At the heart of it, it's about the people these songs are impacting and the way that God is using ALL of it to grow His kingdom.

When I hear a song or a band that isn't my favorite, instead of tearing them down because they aren't what I like, or choosing to remind everyone why their latest release isn't their best, I choose to remember that they are impacting someone. That artist means to someone else what Jeremy Camp means to me, and that song is being used in their life like "There Will Be A Day" was used in mine.
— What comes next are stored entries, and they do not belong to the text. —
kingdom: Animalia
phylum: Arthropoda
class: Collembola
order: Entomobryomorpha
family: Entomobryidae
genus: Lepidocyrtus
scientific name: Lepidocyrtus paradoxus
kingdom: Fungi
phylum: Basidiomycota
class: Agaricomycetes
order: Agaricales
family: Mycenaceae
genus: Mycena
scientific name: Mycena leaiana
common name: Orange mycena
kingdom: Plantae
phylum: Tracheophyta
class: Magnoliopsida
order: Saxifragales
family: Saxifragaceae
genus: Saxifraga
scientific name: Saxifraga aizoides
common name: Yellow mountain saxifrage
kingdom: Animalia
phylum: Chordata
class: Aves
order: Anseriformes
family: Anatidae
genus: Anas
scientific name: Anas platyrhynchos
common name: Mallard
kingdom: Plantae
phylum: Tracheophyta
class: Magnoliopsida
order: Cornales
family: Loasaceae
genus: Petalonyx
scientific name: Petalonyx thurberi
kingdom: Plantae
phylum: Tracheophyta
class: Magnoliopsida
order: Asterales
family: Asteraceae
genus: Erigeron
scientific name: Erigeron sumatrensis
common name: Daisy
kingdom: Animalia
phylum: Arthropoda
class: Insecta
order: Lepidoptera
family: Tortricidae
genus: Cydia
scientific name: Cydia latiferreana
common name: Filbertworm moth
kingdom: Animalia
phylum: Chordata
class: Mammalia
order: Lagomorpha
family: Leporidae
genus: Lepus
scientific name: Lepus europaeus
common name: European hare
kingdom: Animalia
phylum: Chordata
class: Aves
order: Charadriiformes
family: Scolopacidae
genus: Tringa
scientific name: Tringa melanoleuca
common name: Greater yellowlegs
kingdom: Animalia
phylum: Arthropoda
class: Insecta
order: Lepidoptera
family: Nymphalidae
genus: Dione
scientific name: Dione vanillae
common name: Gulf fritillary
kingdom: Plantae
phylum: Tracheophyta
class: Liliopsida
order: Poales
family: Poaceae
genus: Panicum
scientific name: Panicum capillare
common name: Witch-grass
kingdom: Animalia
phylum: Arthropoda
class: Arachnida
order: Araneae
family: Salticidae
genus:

Jeremy Camp will reach an audience with his music that Skillet never will, and vice versa, and THAT'S OKAY. That's what makes the Christian music industry such a beautiful thing–there are so many different genres and sounds and styles to choose from. You can have your favorites and someone else can have theirs. Neither matter more than the other, neither are higher in value than the other. It may not be your favorite, but it's someone's favorite. And isn't that what matters? That it's serving someone and reaching someone and connecting with someone? 

There's the age-old idea that if you have nothing nice to say, you should just say nothing at all. Scripture seems to back this up in a lot of ways. Use less words. Speak affirmations. Encourage others. I'm in favor of all that here, that If you don't like a band or a song, you don't have to say anything about it, and you certainly don't have to tear it down on a public platform to make your critique known. You can choose to speak up for what you like and to allow others to do the same without telling them all the reasons you don't like that thing. 

But beyond that, I challenge you to think deeper. Next time you hear a song you don't like and you're tempted to write it off as a waste of air time, I challenge you to think about the person who will be impacted by it. I challenge you to think about all the passion and hard work the artist put into it. Even though it's not your favorite, I challenge you to remember that it may be the song that's getting someone else through the night. Better yet, who in your life could you share the song with that could be an encouragement for where they are at? 

Isn't that what we all long for, after all–a world where we respect one another's opinions and values even if we don't share them? A world where I choose to say that something matters, not because it's had a direct impact on me, but simply because it matters to someone else?

It may seem small, but I think music is a great place to start. 

Caitlin Lassiter is a worship leader, songwriter and journalist with a deep passion for Christian music. She currently resides in Nashville, Tennessee, where she attends Trevecca Nazarene University and can frequently be found loving life at a concert.